= Gyðinga saga =

Old Norse account of Jewish history

Gyðinga saga (Saga of the Jews) is an Old Norse account of Jewish history compiled from translations of a number of Latin texts. Beginning with an account of Alexander the Great's conquests, it proceeds to cover around 220 years of Jewish history from Antiochus IV Epiphanes's accession in 175 BCE to Pontius Pilate becoming procurator of Judaea in 26 CE. The main manuscript source for Gyðinga saga concludes with an epilogue which attributes its translation into Old Norse to Brandr Jónsson (d. 1264), bishop of Hólar. In this manuscript Gyðinga saga follows Alexanders saga, which is also attributed to Brandr Jónsson. The saga is untitled in all manuscripts; the name Gyðinga saga appears to date from the 19th century. Árni Magnússon referred to it as both 'Historia Judaica' and 'Historia Macchabeorum'.

== Etymology ==

Gyðinga is the Old Norse genitive plural of Gyðingr, which is derived from the Old Norse word guð ("God"), with the suffix -ingr (a noun suffix used to refer to people associated with another noun). Thus it could be literally translated as "God-people" or "God-followers."

It is the source of the modern Icelandic word for a Jew, gyðingur, and the Faroese word gýðingur.

== Preservation and authorship ==

Gyðinga saga is preserved in five vellum manuscripts and sixteen paper manuscripts, of which seven have independent value. The saga is preserved intact in AM 226 fol from 1350–1360. However, comparison with the older fragments AM 655 XXV 4to and AM 238 XVII fol shows that Gyðinga saga was originally longer, and that the version in AM 226 fol has been reduced in length by around one third.
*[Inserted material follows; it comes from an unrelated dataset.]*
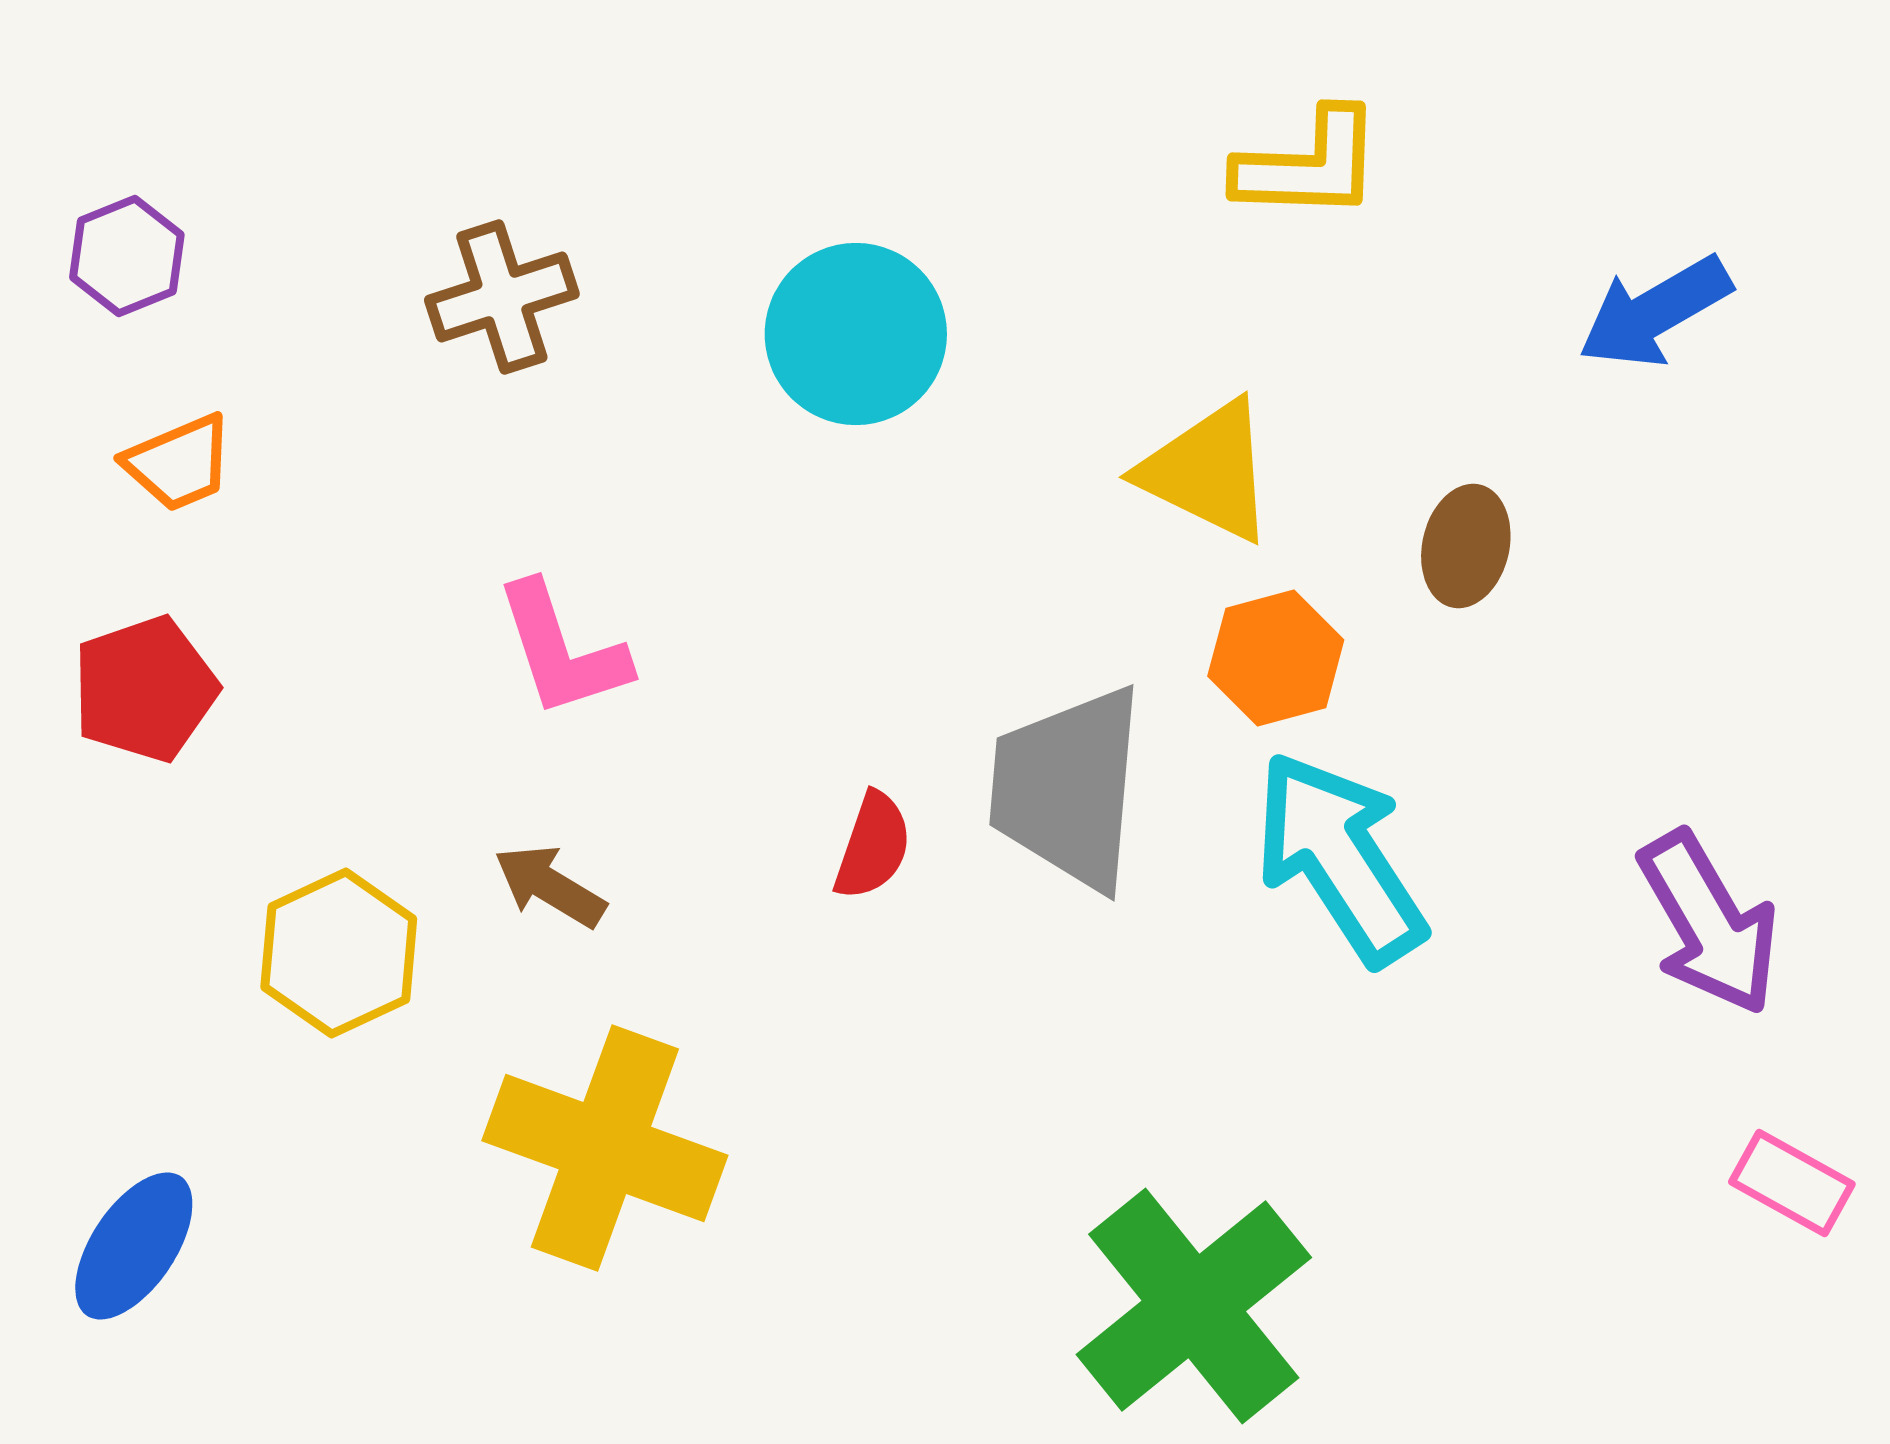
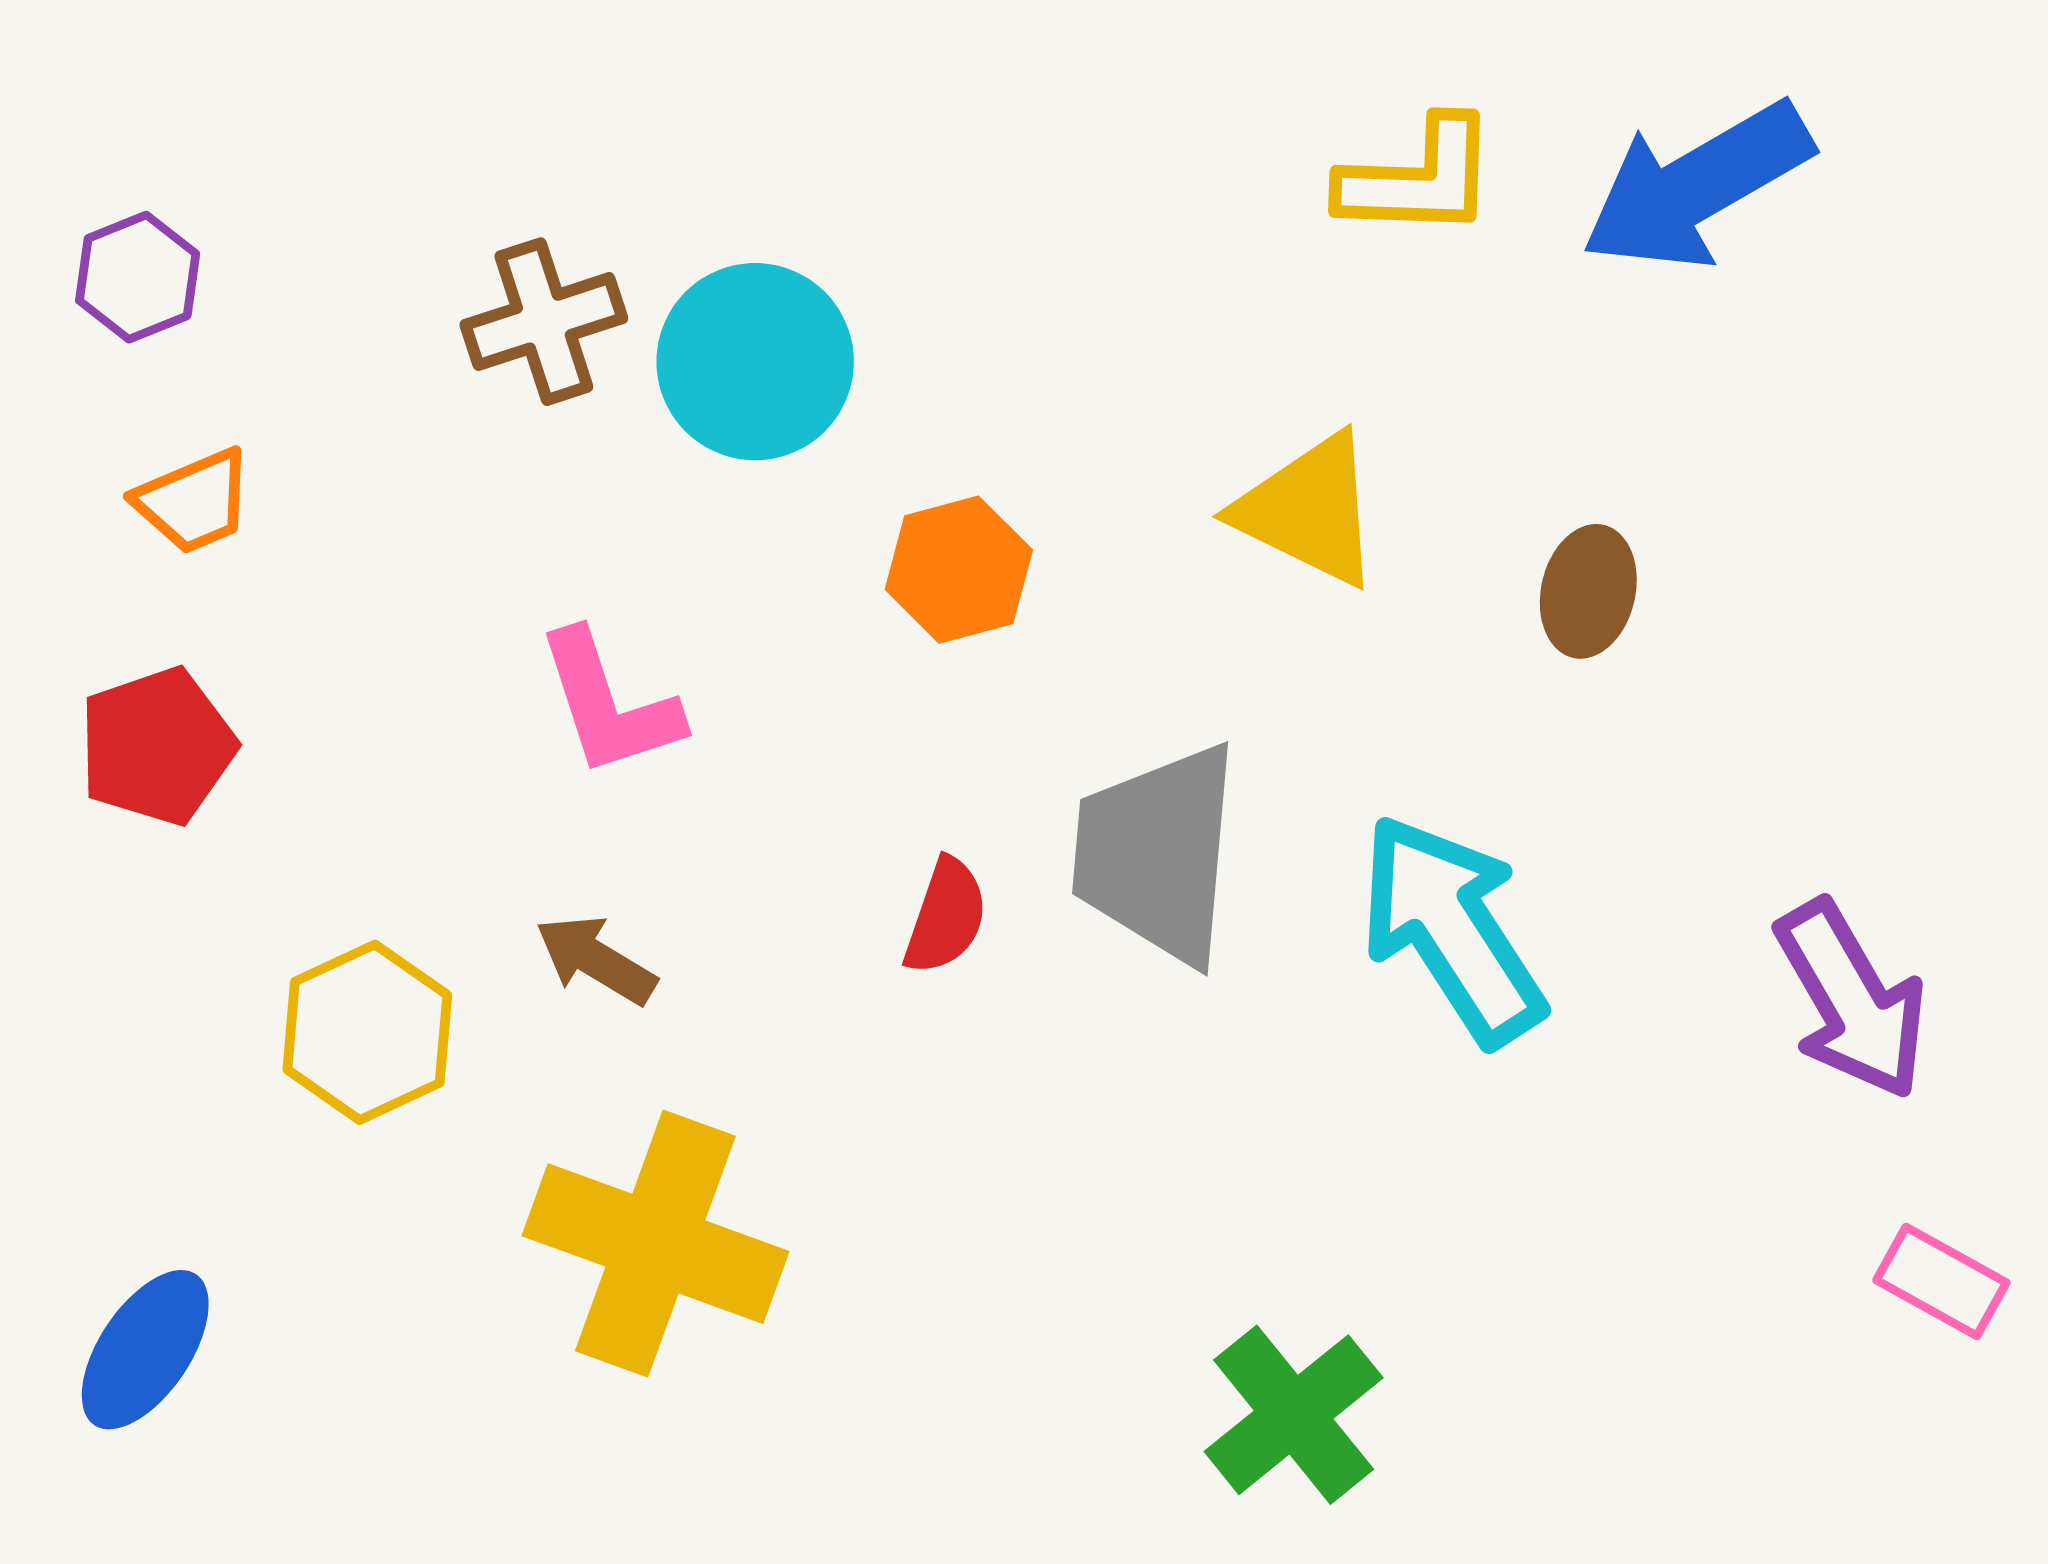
blue arrow: (1655, 312) -> (1697, 186), moved, size x1.4
cyan circle: (856, 334) -> (755, 362), moved
orange hexagon: (1276, 658) -> (959, 570), moved
green cross: (1194, 1306) -> (1294, 1415), size x0.7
Gyðinga saga concludes with the following epilogue:The holy priest Jerome translated this book from Hebrew into Latin, but it was translated from Latin into Norse by the priest Brandr Jónsson, who was later bishop of Hólar; and [Brandr] then [translated] Alexander the Great at the behest of the honorable lord, Lord King Magnus, son of King Hákon the Old.As Brandr died in 1264, this is as late as the saga could have been originally compiled, if it was indeed written by him. This date can be pushed back to 1263 as the epilogue refers to Brandr as 'priest' not 'bishop'; he served as bishop of Hólar from 1263 until his death the following year. Magnus Haakonsson held the title of king from 1257. This places the authorship of Gyðinga saga sometime between 1257 and 1263, if the epilogue's attribution is correct.

== Contents ==
In AM 226 fol, Gyðinga saga is split into 39 chapters; these fall into 3 sections based on different sources. The first 21 chapters are based on 1 Maccabees, with additional material taken from 2 Maccabees and Petrus Comestor's Historia scholastica. Chapters 22–32 are based on the Historia scholastica. The final section, chapters 33–38 are based on a precursor to Jacobus de Voragine's Golden Legend. This final section gives an apocryphal account of the lives of Pontius Pilate and Judas Iscariot as well as a short version of Jewish history from Caligula becoming emperor in 37 CE to the death of Herod Agrippa in 44 CE. Towards the end of the saga, some of its content over laps with that of Rómverja saga.

Despite being based on Biblical sources, Gyðinga saga plays down the moral and religious aspects of its sources and is presented as a work of historiography.